Dear Japanese forum,

I was wondering about the different meanings of the verb アップする.

I have this scene where some people are watching an enemy UFO approaching to the Earth through a monitor, and then a technician says "アップします!".
I know that one of the meanings is to do a "close-up", enlarging the image, but it doesn't seem he's doing this... the scene is not very clear.

Do you have any other ideas about what this could possibly mean?

Thank you very much!


----------



## SoLaTiDoberman

I think he is going to enlarge the image.

Or (インターネットに）（or 通信システムに）(or 他の大型コンピュータなどに）アップします。＝upload the image.


----------



## Riccardo91

It's always nice to have a confirmation.

Thank you very much!


----------



## tos1

> enlarging the image, but it doesn't seem he's doing this...


Other possibilities are:
- センサー/エンジン/トラクタービーム のパワーをアップします! - Sensor/Engine/tractor-beam power up!
- 機種機首をアップ/ピッチアップ します! - Pitching up!
- スピードをアップします! - Speeding up!
- 敵の数がアップします! - Enemy increasing!
etc.
According to the context, some words might be omitted.


----------



## Vaan

tos1 said:
			
		

> According to the context, some words might be omitted.

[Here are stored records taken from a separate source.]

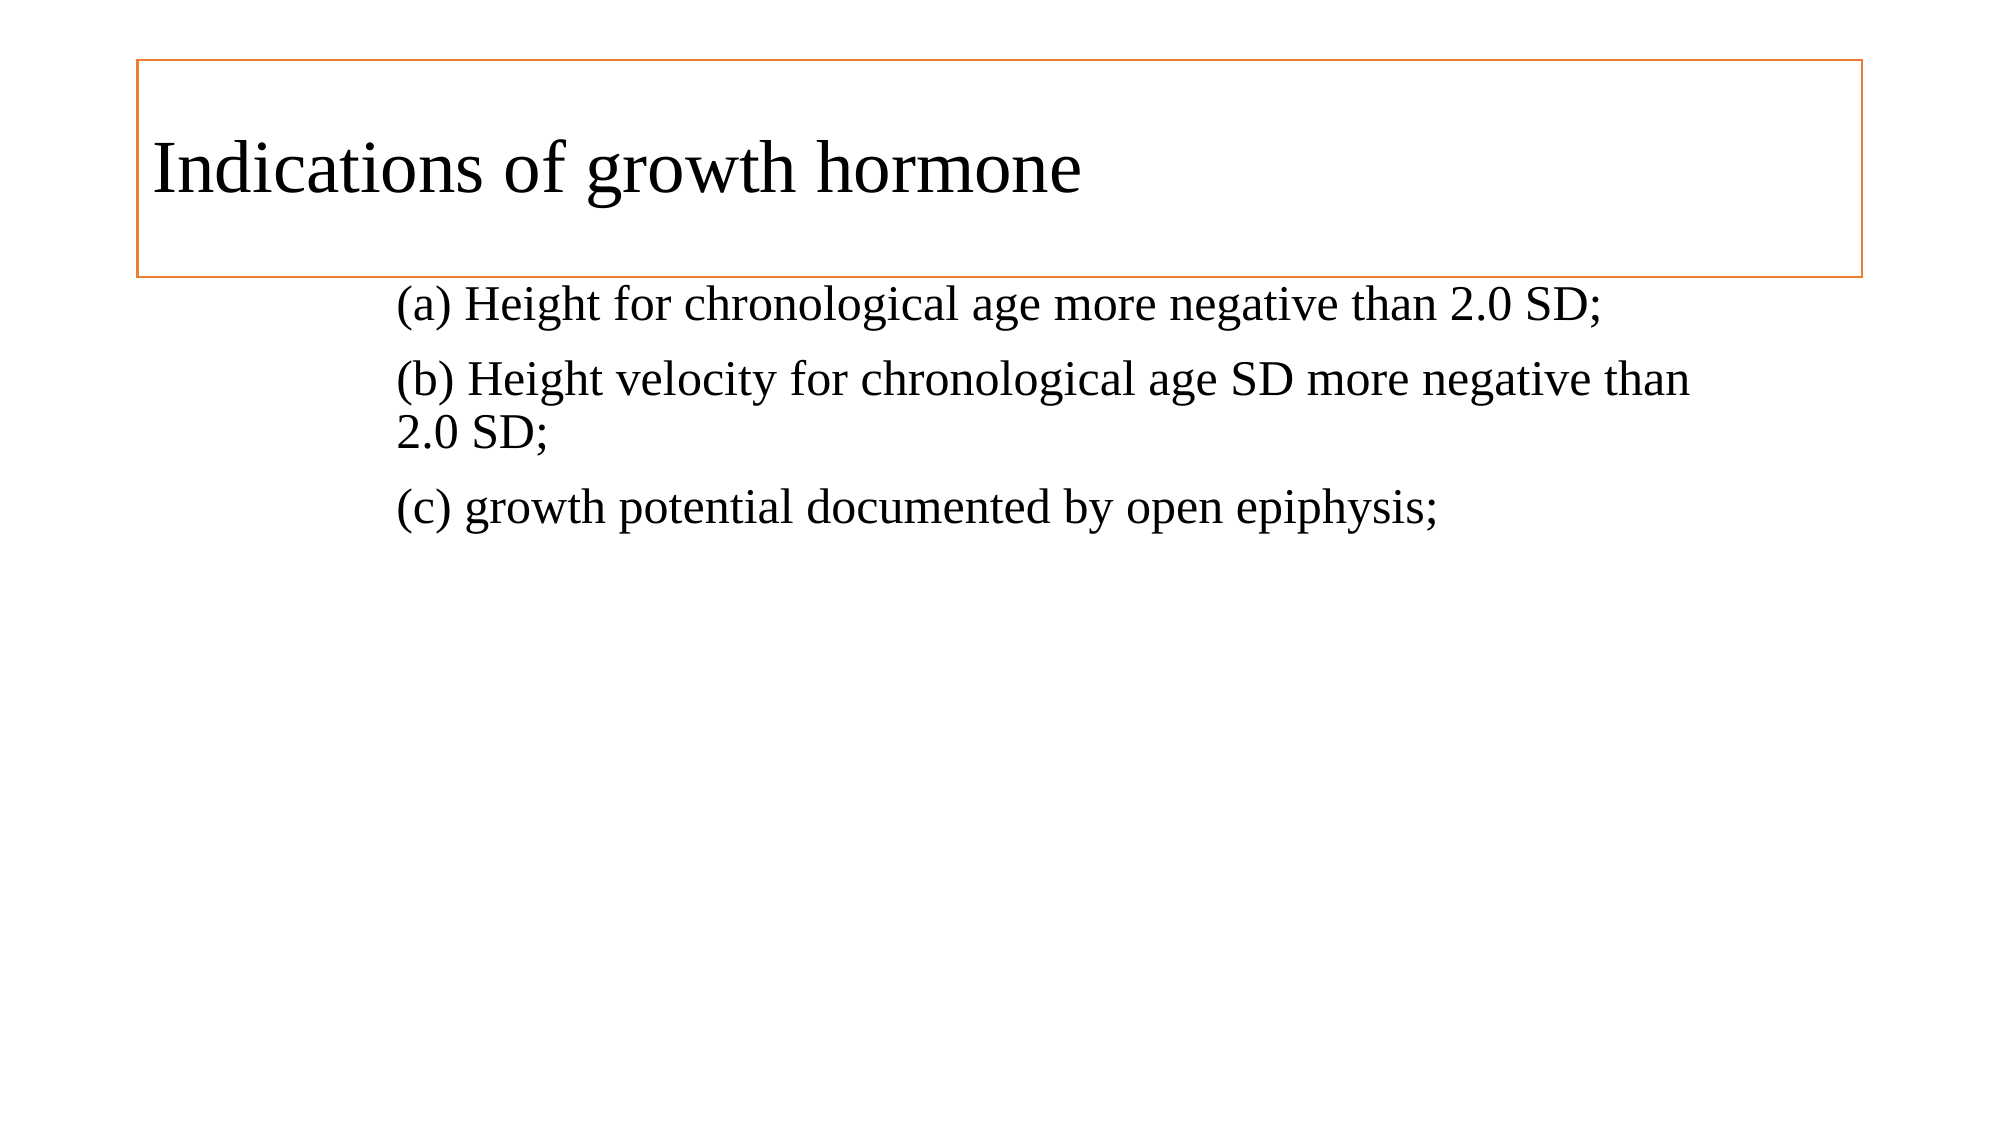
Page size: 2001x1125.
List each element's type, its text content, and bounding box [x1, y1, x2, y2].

list (a) Height for chronological age more negative than 2.0 SD; (b) Height velocity for chronological age SD more negative than 2.0 SD; (c) growth potential documented by open epiphysis; [343, 269, 1716, 1102]
title Indications of growth hormone [136, 59, 1863, 278]
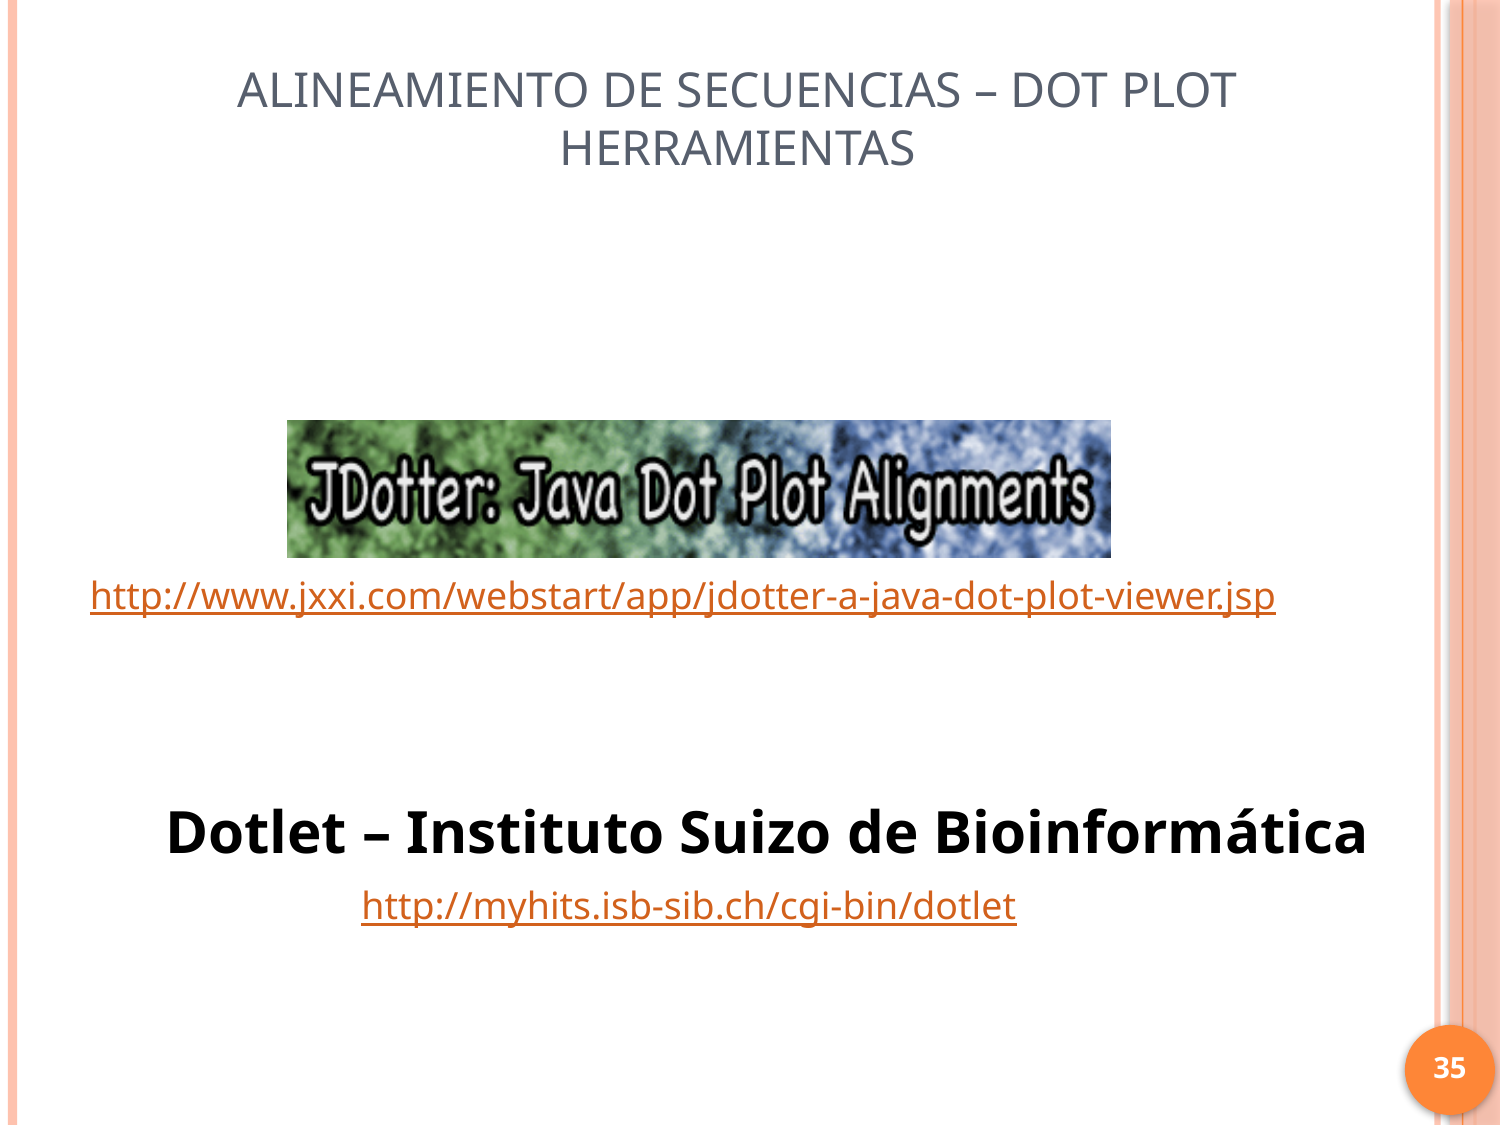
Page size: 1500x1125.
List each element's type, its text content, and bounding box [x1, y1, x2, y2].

Depending on the context だと思いますが...

And 'enlarging the image' is normally アップ*に*する.


----------



## tos1

"Depending on ..."  確かにそうかも... おそまつでした。


----------



## SoLaTiDoberman

I personally think the both アップにします and アップします are quite common as the translation of "I'm enlarging the image."


----------



## Riccardo91

"Speeding up" could be the right one (not that clear anyway, but it makes more sense with what's happening).

Do you frequently use アップする as a stand-alone expression to mean that?

Thank you very much to everyone!


----------



## SoLaTiDoberman

In that case, I would say スピードアップします.


----------



## Riccardo91

That's exactly what I feared... if you use that verb as a stand-alone expression, the first thing that comes to your mind is about the image, I guess.

Could it mean something else related to to that? "Shifting the image", "updating the image", or who knows what...

Thank you very much!


----------



## Vaan

How about 'alzarsi' or 'prendere quota'?

It might be a little awkward to use for a UFO, though.


----------



## Riccardo91

Thank you for trying in Italian!

Alas, right after that they say the UFO is entering the atmosphere of the Earth, so it's the opposite: he's descending.

By the way, you can use those two verbs even for an UFO, it doesn't sound awkward.

Thank you very much!


----------